AI isn’t going to take your job, but someone who understands AI will” (Scott Galloway) – I believe that those who understand the benefits and limitations of AI will continue to thrive given they will recognise what AI lacks and where human performance is unmatched (for now anyhow) e.g., true cognition, developing social connection & managing people.


Operational efficiency
AI will alleviate some of the admin centric tasks which consume a significant portion of the workforce’s time and arguably increase quality of outputs by removing risk of human error which can be rife in tasks such as reporting, Finance etc.

Re-framed roles & Creation of new roles
AI will force us to reimagine how the value of certain roles (such as Data Analysts), contribute value to our Companie’s success, considering how skillsets are transferable and equally what new skillsets are critical to fulfill reframed positions.

I’d anticipate future roles placing greater importance on human connection & cognition and higher-level thinking which requires memory, perception & intuition. Roles requiring these skillsets will become more in-demand and subsequently result in greater competition between companies to secure that talent.

I believe there will be a significant need for new roles which ensure Human Oversight of AI & at least in the short to medium term roles which direct and prompt AI to get to a desired outcome:

– Take marketing briefs as an example, Mark Ritson’s “90 per cent of marketers fail to brief agencies effectively, and their failures begin with a total lack of strategy”- we need to ensure the application of AI is addressing the true Business challenge.

– As an alternative example, if using AI to develop creative, how do we monitor quality of outputs both from an executional excellence POV but also to ensure there is no inherent bias.

Focus on strategic priorities
AI will be able to effectively execute on the strategic priorities defined by marketers and their Agencies, resulting in a more cohesive link between strategy and execution where there has traditionally been a disconnect. I’d expect this to result in a greater weight of focus on strategic tasks and in turn demand for these skillsets.

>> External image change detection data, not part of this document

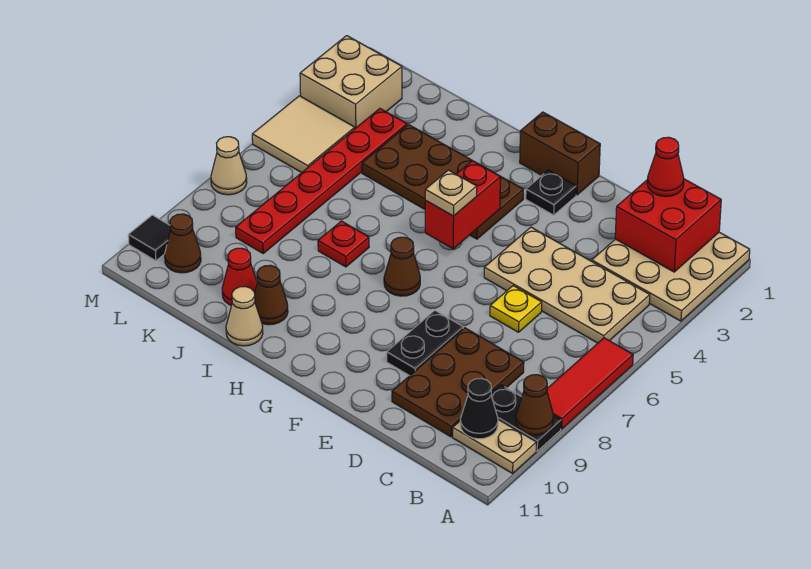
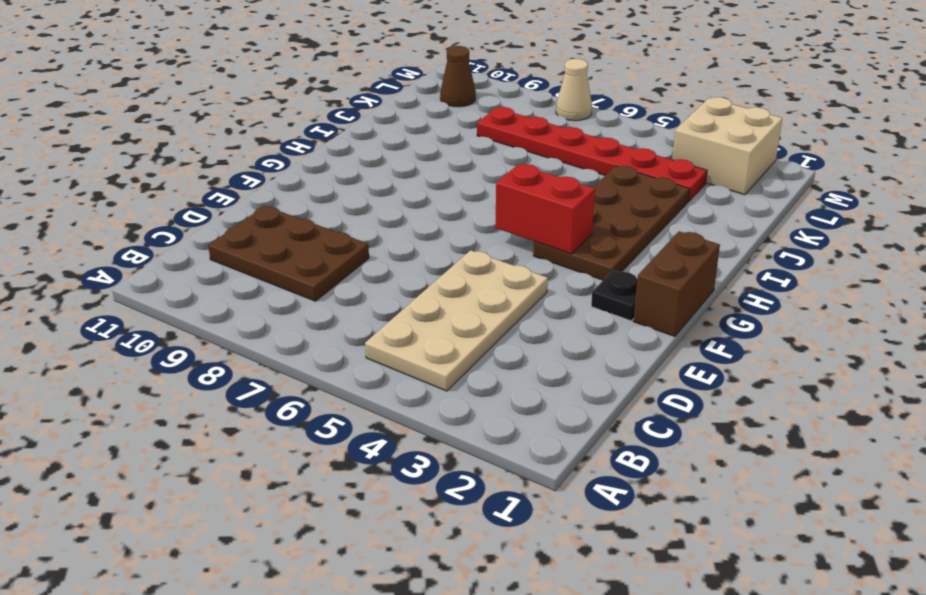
none -> tan plate A1:C3 level 1
none -> red tile A6:A8 level 1
none -> black plate A9:B9 level 1

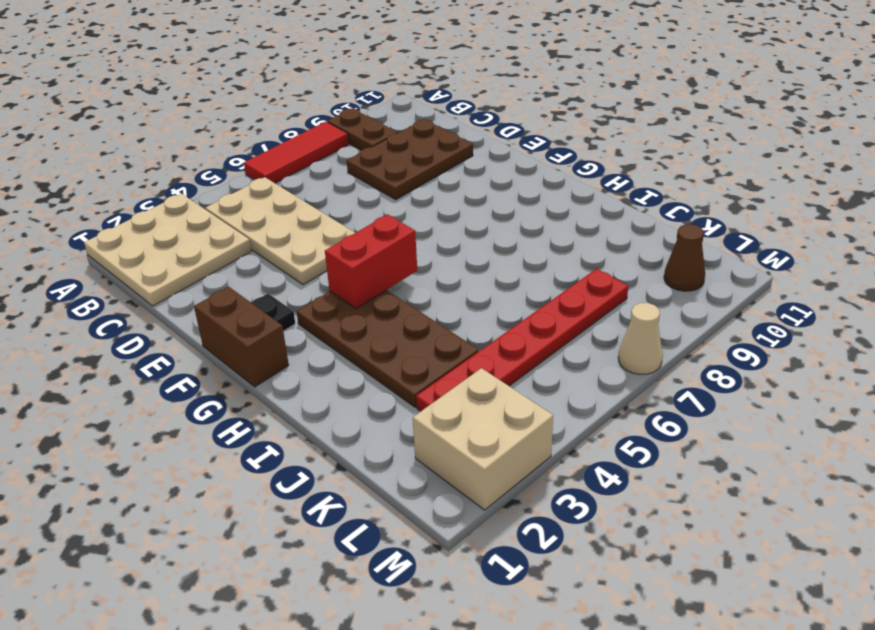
brown plate A9:B9 level 1 -> black plate A9:B9 level 1
none -> tan plate A10:B10 level 1
none -> yellow plate D6 level 1
none -> black plate E8:E9 level 1

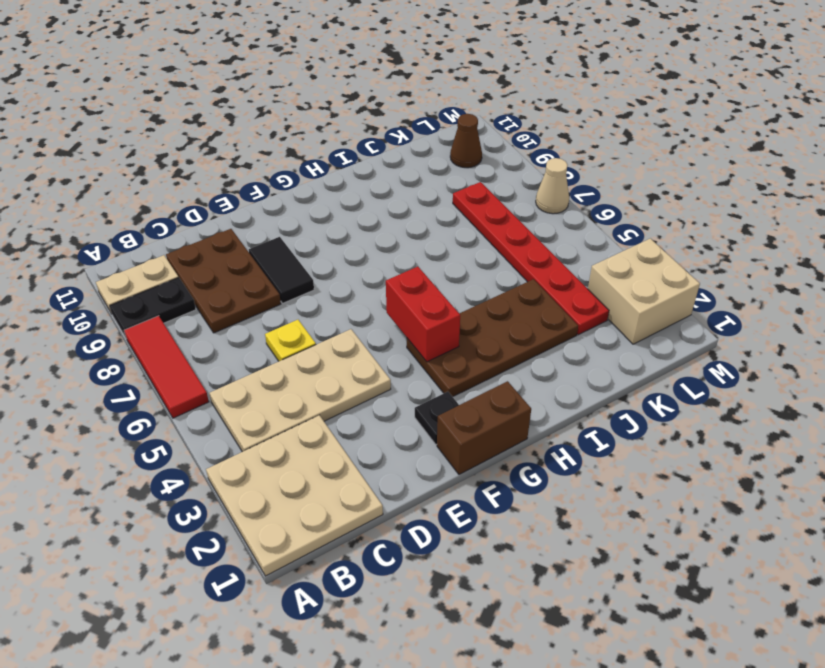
black tile E8:E9 level 1 -> black plate E8:E9 level 1
none -> brown cone G7 level 1
none -> red plate I7 level 1
none -> brown cone I10 level 1

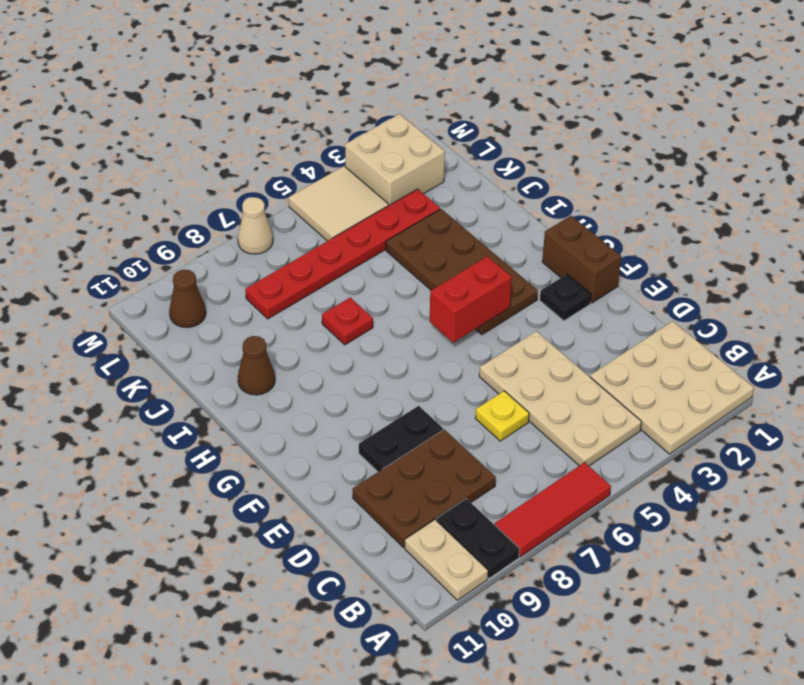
none -> brown cone G7 level 1
none -> tan cone I11 level 1
none -> red cone J10 level 1

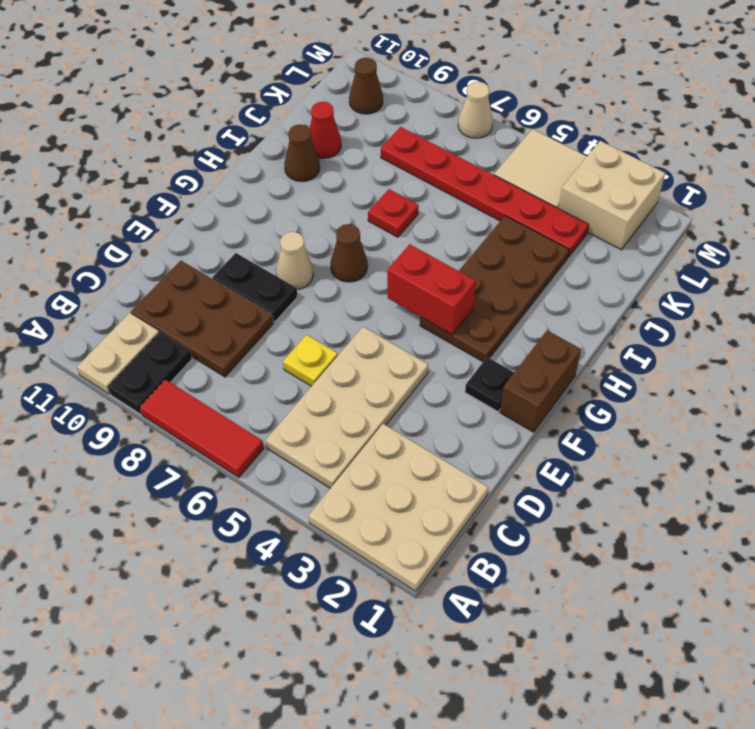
tan cone F8 level 1 -> tan cone I11 level 1
none -> black tile M10 level 1
none -> brown cone A9 level 2
none -> red brick B1:C2 level 2

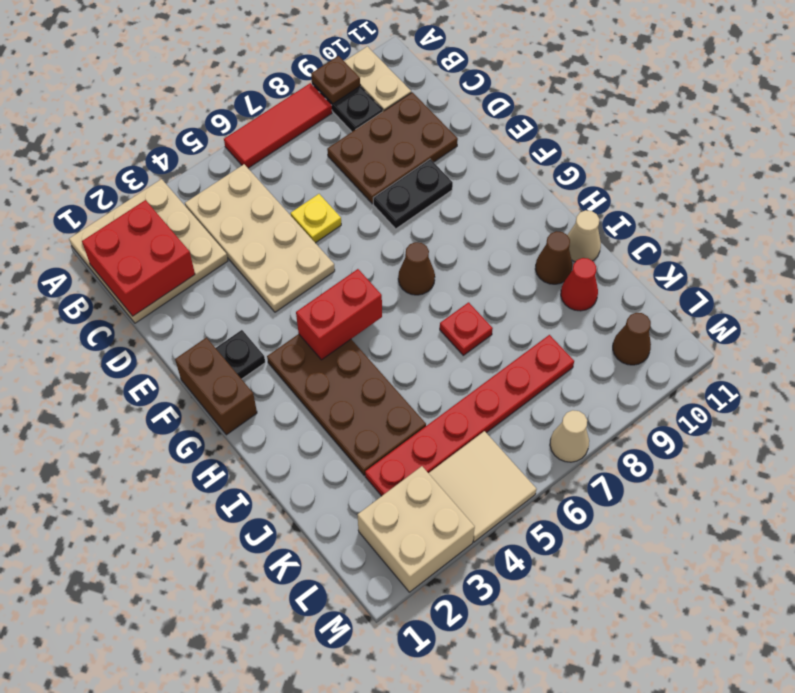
brown plate A9 level 2 -> brown cone A9 level 2
none -> black tile M10 level 1
none -> black cone B10 level 2
none -> red cone C1 level 3

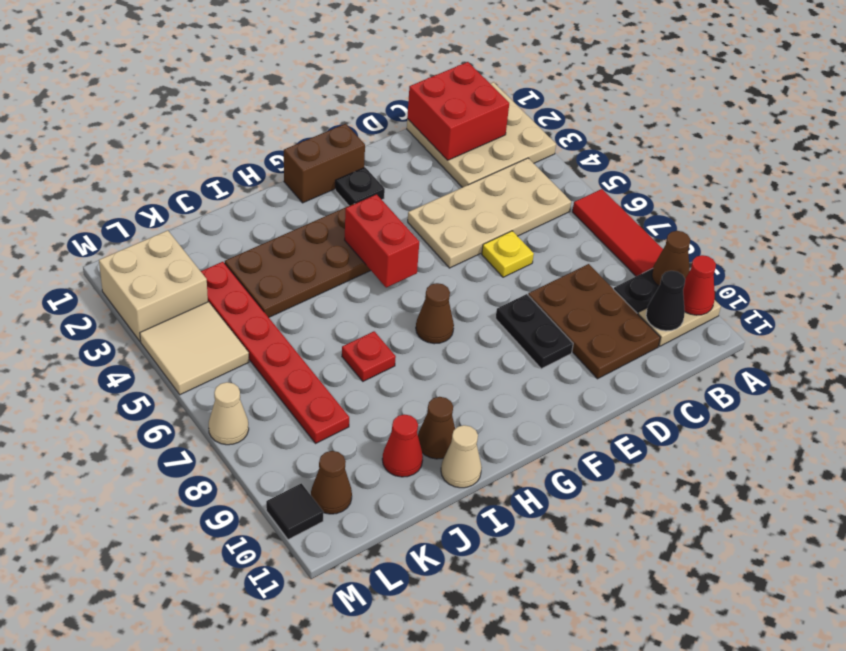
red cone A10 level 2 -> red cone C1 level 3
none -> tan plate G5 level 3

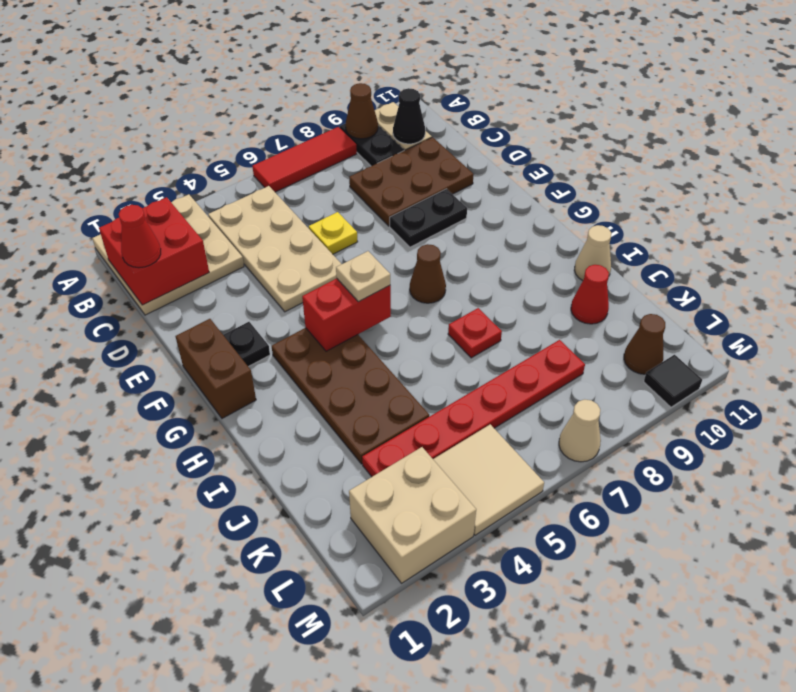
none -> brown cone I10 level 1

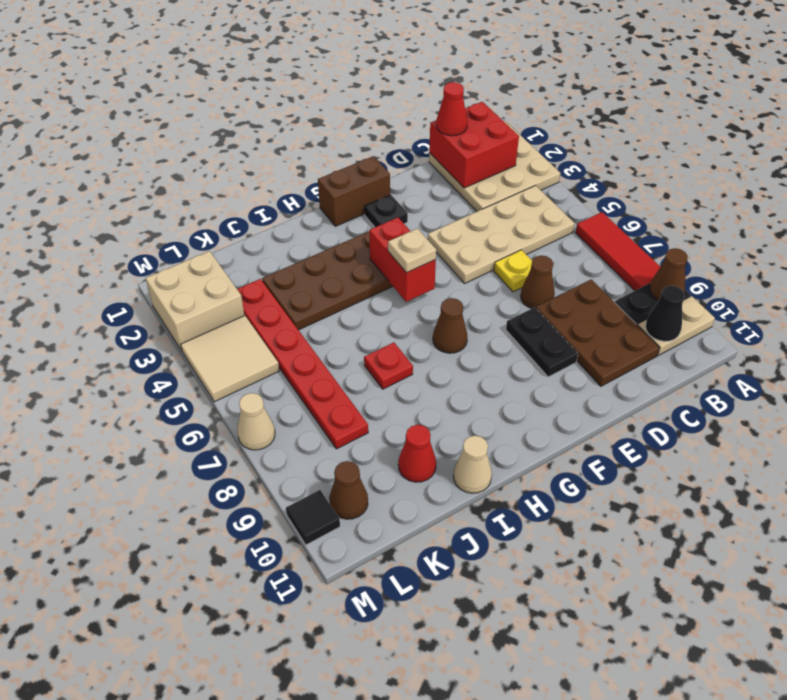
brown cone D7 level 1 -> brown cone I10 level 1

Personalisation at scale and delivery of a connected consumer experience are key strategic priorities for a vast array of Advertisers, and AI poses a huge opportunity to deliver increasingly relevant ads accounting for a non-linear consumer journey.


Aversion to change
Human’s inherently fear change and will be required to rapidly adapt and/or develop new skillsets – in the absence of the relevant support of companies’ this could pose significant issues to certain subsets of the workforce who have traditionally carried out the tasks AI will likely replace.

Echo chamber for bias
In the absence of human monitoring, AI could reinforce sub-conscious bias which exists in society for instance what pulls through in creative and content production. Companies need to ensure that they not only ensure human monitoring is in place but that the human monitoring is representative and accounts for our population’s diversity .

Human desire for instant gratification
Whether it be operational efficiencies or cost savings, we need to ensure that roles aren’t simply replaced without a clear understanding of the capability and limitations of AI. If adopted correctly, AI can play a complementary role to humans in our industry, but companies need to put significant focus on reviewing responsibilities & existing skillsets as well as process to support adoption and the transition in ways of working. For instance, a human role in counterbalancing the risk of a creative ‘dulling’ effect, developing governance around privacy standards to inform and control inputs informing AI and a cultivating a curious mindset to constantly question outputs, will be essential to extracting the best from AI.